------ DATASET RECORDS ------
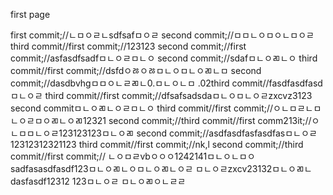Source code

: first page

first commit;//ㄴㅁㅇㄹㄴsdfsafㅁㅇㄹ
second commit;//ㅁㅁㄴㅇㅁㅇㄴㅁㅇㄹ
third commit//first commit;//123123
second commit;//first commit;//asfasdfsadfㅁㄴㅇㄹㅁㄴㅇ
second commit;//sdafㅁㄴㅇㄻㄴㅇ
third commit//first commit;//dsfdㅇㅀㅇㅀㅁㄴㅇㅁㄴㅇㄻㄴㅁ
second commit;//dasdbvhgㅁㅁㅇㄴㄹㄻㄴ0.ㅁㄴㅇㄴㅁ
.02third commit//fasdfasdfasdㅁㄴㅇㄹ
third commit//first commit;//dfsafsadsdaㅁㄴㅇㅁㄴㅇㄹzxcvz3123
second commitㅁㄴㅇㄻㄴㅇㄹㅁㄴㅇ
third commit//first commit;//ㅇㄴㅁㄹㄴㅁㄴㅇㄹㅁㅇㄻㄴㅇㄻ12321
second commit;//third commit//first comm213it;//ㅇㄴㅁㅁㄴㅇㄹ123123123ㅁㄴㅇㄻ
second commit;//asdfasdfasfasdfasㅁㄴㅇㄹ12312312321123
third commit//first commit;//nk,l
second commit;//third commit//first commit;//
ㄴㅇㅁㄹvbㅇㅇㅇ1242141ㅁㄴㅇㄴㅁㅇ
sadfasasdfasdf123ㅁㄴㅇㄻㄴㅇㅁㄴㅇㄻㄴㅇㄹ
ㅁㄴㅇㄹzxcv23132ㅁㄴㅇㄻㄴ
dasfasdf12312
123ㅁㄴㅇㄹ
ㅁㄴㅇㄻㅇㄴㄹㄹ
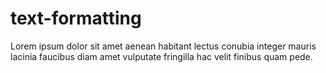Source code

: # text-formatting
Lorem ipsum dolor sit amet aenean habitant lectus conubia integer mauris lacinia faucibus diam amet vulputate fringilla hac velit finibus quam pede.
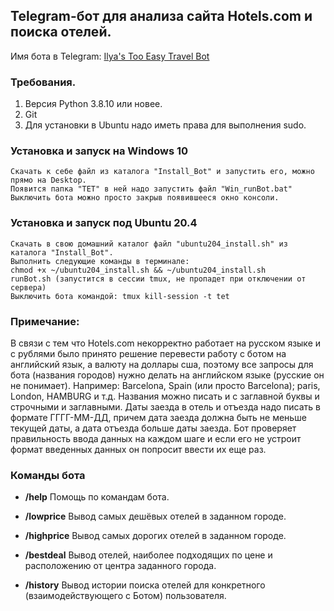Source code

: ## Telegram-бот для анализа сайта Hotels.com и поиска отелей.

Имя бота в Telegram: <a href="https://t.me/ilyas_tooeasytravel_bot" target="_blank"> Ilya's Too Easy Travel Bot</a>

### Требования.

1. Версия Python 3.8.10 или новее.
2. Git
3. Для установки в Ubuntu надо иметь права для выполнения sudo.

### Установка и запуск на Windows 10
    Скачать к себе файл из каталога "Install_Bot" и запустить его, можно прямо на Desktop.
    Появится папка "TET" в ней надо запустить файл "Win_runBot.bat"
    Выключить бота можно просто закрыв появившееся окно консоли.
 
### Установка и запуск под Ubuntu 20.4
    Скачать в свою домашний каталог файл "ubuntu204_install.sh" из каталога "Install_Bot".
    Выполнить следующие команды в терминале:
    chmod +x ~/ubuntu204_install.sh && ~/ubuntu204_install.sh
    runBot.sh (запустится в сессии tmux, не пропадет при отключении от сервера)
    Выключить бота командой: tmux kill-session -t tet
 
### Примечание: 
В связи с тем что Hotels.com некорректно работает на русском языке и с рублями было принято решение
перевести работу с ботом на английский язык, а валюту на доллары сша, поэтому все запросы для бота (названия городов)
нужно делать на английском языке (русские он не понимает). Например: Barcelona, Spain (или просто Barcelona); paris,
London, HAMBURG и т.д. Названия можно писать и с заглавной буквы и строчными и заглавными. Даты заезда в отель и отъезда
надо писать в формате ГГГГ-ММ-ДД, причем дата заезда должна быть не меньше текущей даты, а дата отъезда больше даты 
заезда. Бот проверяет правильность ввода данных на каждом шаге и если его не устроит формат введенных данных он попросит 
ввести их еще раз.

### Команды бота

- <b>/help</b> 
Помощь по командам бота.

- <b>/lowprice</b>
Вывод самых дешёвых отелей в заданном городе.

- <b>/highprice</b> 
Вывод самых дорогих отелей в заданном городе.

- <b>/bestdeal</b>
Вывод отелей, наиболее подходящих по цене и расположению от
центра заданного города.

- <b>/history</b>
Вывод истории поиска отелей для конкретного (взаимодействующего с Ботом) пользователя.
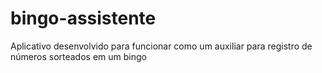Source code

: # bingo-assistente

Aplicativo desenvolvido para funcionar como um auxiliar para registro de números sorteados em um bingo
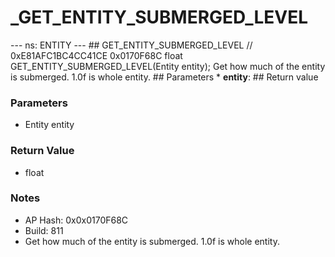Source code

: # _GET_ENTITY_SUBMERGED_LEVEL

--- ns: ENTITY --- ## GET_ENTITY_SUBMERGED_LEVEL  // 0xE81AFC1BC4CC41CE 0x0170F68C float GET_ENTITY_SUBMERGED_LEVEL(Entity entity);  Get how much of the entity is submerged.  1.0f is whole entity.  ## Parameters * **entity**:  ## Return value

### Parameters
* Entity entity

### Return Value
* float

### Notes
* AP Hash: 0x0x0170F68C
* Build: 811
* Get how much of the entity is submerged.  1.0f is whole entity.

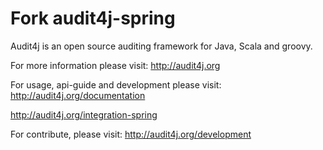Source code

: Fork audit4j-spring
==============
Audit4j is an open source auditing framework for Java, Scala and groovy.

For more information please visit: http://audit4j.org

For usage, api-guide and development please visit: http://audit4j.org/documentation

http://audit4j.org/integration-spring

For contribute, please visit: http://audit4j.org/development

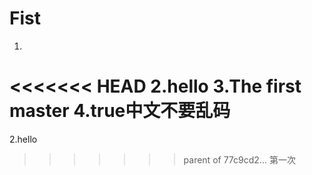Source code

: # Fist
1.
<<<<<<< HEAD
2.hello
3.The first master
4.true中文不要乱码
=======
2.hello
>>>>>>> parent of 77c9cd2... 第一次
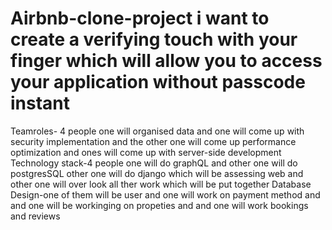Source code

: # Airbnb-clone-project i want to create a verifying touch with your finger which will allow you to access your application without passcode instant
Teamroles- 4 people one will organised data and one will come up with security implementation and the other one will come up performance optimization and ones will come up with server-side development
Technology stack-4 people one will do graphQL and other one will do postgresSQL other one will do django which will be assessing web and other one will over look all ther work which will be put together
Database Design-one of them will be user and one will work on payment method and and one will be workinging on propeties and and one will work bookings and reviews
------
◆ **PROBLEM DETAILS**: Can you update the source text of all the stored entries by replacing "Install_Bot" with "Setup_Bot" and leaving everything else unchanged? Omit the pictures from your answer.

◆ **OUTPUT FOR THIS TASK**:
Source code

: first page

first commit;//ㄴㅁㅇㄹㄴsdfsafㅁㅇㄹ
second commit;//ㅁㅁㄴㅇㅁㅇㄴㅁㅇㄹ
third commit//first commit;//123123
second commit;//first commit;//asfasdfsadfㅁㄴㅇㄹㅁㄴㅇ
second commit;//sdafㅁㄴㅇㄻㄴㅇ
third commit//first commit;//dsfdㅇㅀㅇㅀㅁㄴㅇㅁㄴㅇㄻㄴㅁ
second commit;//dasdbvhgㅁㅁㅇㄴㄹㄻㄴ0.ㅁㄴㅇㄴㅁ
.02third commit//fasdfasdfasdㅁㄴㅇㄹ
third commit//first commit;//dfsafsadsdaㅁㄴㅇㅁㄴㅇㄹzxcvz3123
second commitㅁㄴㅇㄻㄴㅇㄹㅁㄴㅇ
third commit//first commit;//ㅇㄴㅁㄹㄴㅁㄴㅇㄹㅁㅇㄻㄴㅇㄻ12321
second commit;//third commit//first comm213it;//ㅇㄴㅁㅁㄴㅇㄹ123123123ㅁㄴㅇㄻ
second commit;//asdfasdfasfasdfasㅁㄴㅇㄹ12312312321123
third commit//first commit;//nk,l
second commit;//third commit//first commit;//
ㄴㅇㅁㄹvbㅇㅇㅇ1242141ㅁㄴㅇㄴㅁㅇ
sadfasasdfasdf123ㅁㄴㅇㄻㄴㅇㅁㄴㅇㄻㄴㅇㄹ
ㅁㄴㅇㄹzxcv23132ㅁㄴㅇㄻㄴ
dasfasdf12312
123ㅁㄴㅇㄹ
ㅁㄴㅇㄻㅇㄴㄹㄹ
Source code

: # text-formatting
Lorem ipsum dolor sit amet aenean habitant lectus conubia integer mauris lacinia faucibus diam amet vulputate fringilla hac velit finibus quam pede.
Source code

: ## Telegram-бот для анализа сайта Hotels.com и поиска отелей.

Имя бота в Telegram: <a href="https://t.me/ilyas_tooeasytravel_bot" target="_blank"> Ilya's Too Easy Travel Bot</a>

### Требования.

1. Версия Python 3.8.10 или новее.
2. Git
3. Для установки в Ubuntu надо иметь права для выполнения sudo.

### Установка и запуск на Windows 10
    Скачать к себе файл из каталога "Setup_Bot" и запустить его, можно прямо на Desktop.
    Появится папка "TET" в ней надо запустить файл "Win_runBot.bat"
    Выключить бота можно просто закрыв появившееся окно консоли.
 
### Установка и запуск под Ubuntu 20.4
    Скачать в свою домашний каталог файл "ubuntu204_install.sh" из каталога "Setup_Bot".
    Выполнить следующие команды в терминале:
    chmod +x ~/ubuntu204_install.sh && ~/ubuntu204_install.sh
    runBot.sh (запустится в сессии tmux, не пропадет при отключении от сервера)
    Выключить бота командой: tmux kill-session -t tet
 
### Примечание: 
В связи с тем что Hotels.com некорректно работает на русском языке и с рублями было принято решение
перевести работу с ботом на английский язык, а валюту на доллары сша, поэтому все запросы для бота (названия городов)
нужно делать на английском языке (русские он не понимает). Например: Barcelona, Spain (или просто Barcelona); paris,
London, HAMBURG и т.д. Названия можно писать и с заглавной буквы и строчными и заглавными. Даты заезда в отель и отъезда
надо писать в формате ГГГГ-ММ-ДД, причем дата заезда должна быть не меньше текущей даты, а дата отъезда больше даты 
заезда. Бот проверяет правильность ввода данных на каждом шаге и если его не устроит формат введенных данных он попросит 
ввести их еще раз.

### Команды бота

- <b>/help</b> 
Помощь по командам бота.

- <b>/lowprice</b>
Вывод самых дешёвых отелей в заданном городе.

- <b>/highprice</b> 
Вывод самых дорогих отелей в заданном городе.

- <b>/bestdeal</b>
Вывод отелей, наиболее подходящих по цене и расположению от
центра заданного города.

- <b>/history</b>
Вывод истории поиска отелей для конкретного (взаимодействующего с Ботом) пользователя.
Source code

: # bingo-assistente

Aplicativo desenvolvido para funcionar como um auxiliar para registro de números sorteados em um bingo
Source code

: # _GET_ENTITY_SUBMERGED_LEVEL

--- ns: ENTITY --- ## GET_ENTITY_SUBMERGED_LEVEL  // 0xE81AFC1BC4CC41CE 0x0170F68C float GET_ENTITY_SUBMERGED_LEVEL(Entity entity);  Get how much of the entity is submerged.  1.0f is whole entity.  ## Parameters * **entity**:  ## Return value

### Parameters
* Entity entity

### Return Value
* float

### Notes
* AP Hash: 0x0x0170F68C
* Build: 811
* Get how much of the entity is submerged.  1.0f is whole entity.

Source code

: Fork audit4j-spring
==============
Audit4j is an open source auditing framework for Java, Scala and groovy.

For more information please visit: http://audit4j.org

For usage, api-guide and development please visit: http://audit4j.org/documentation

http://audit4j.org/integration-spring

For contribute, please visit: http://audit4j.org/development

Source code

: # Fist
1.
<<<<<<< HEAD
2.hello
3.The first master
4.true中文不要乱码
=======
2.hello
>>>>>>> parent of 77c9cd2... 第一次
Source code

: # Airbnb-clone-project i want to create a verifying touch with your finger which will allow you to access your application without passcode instant
Teamroles- 4 people one will organised data and one will come up with security implementation and the other one will come up performance optimization and ones will come up with server-side development
Technology stack-4 people one will do graphQL and other one will do postgresSQL other one will do django which will be assessing web and other one will over look all ther work which will be put together
Database Design-one of them will be user and one will work on payment method and and one will be workinging on propeties and and one will work bookings and reviews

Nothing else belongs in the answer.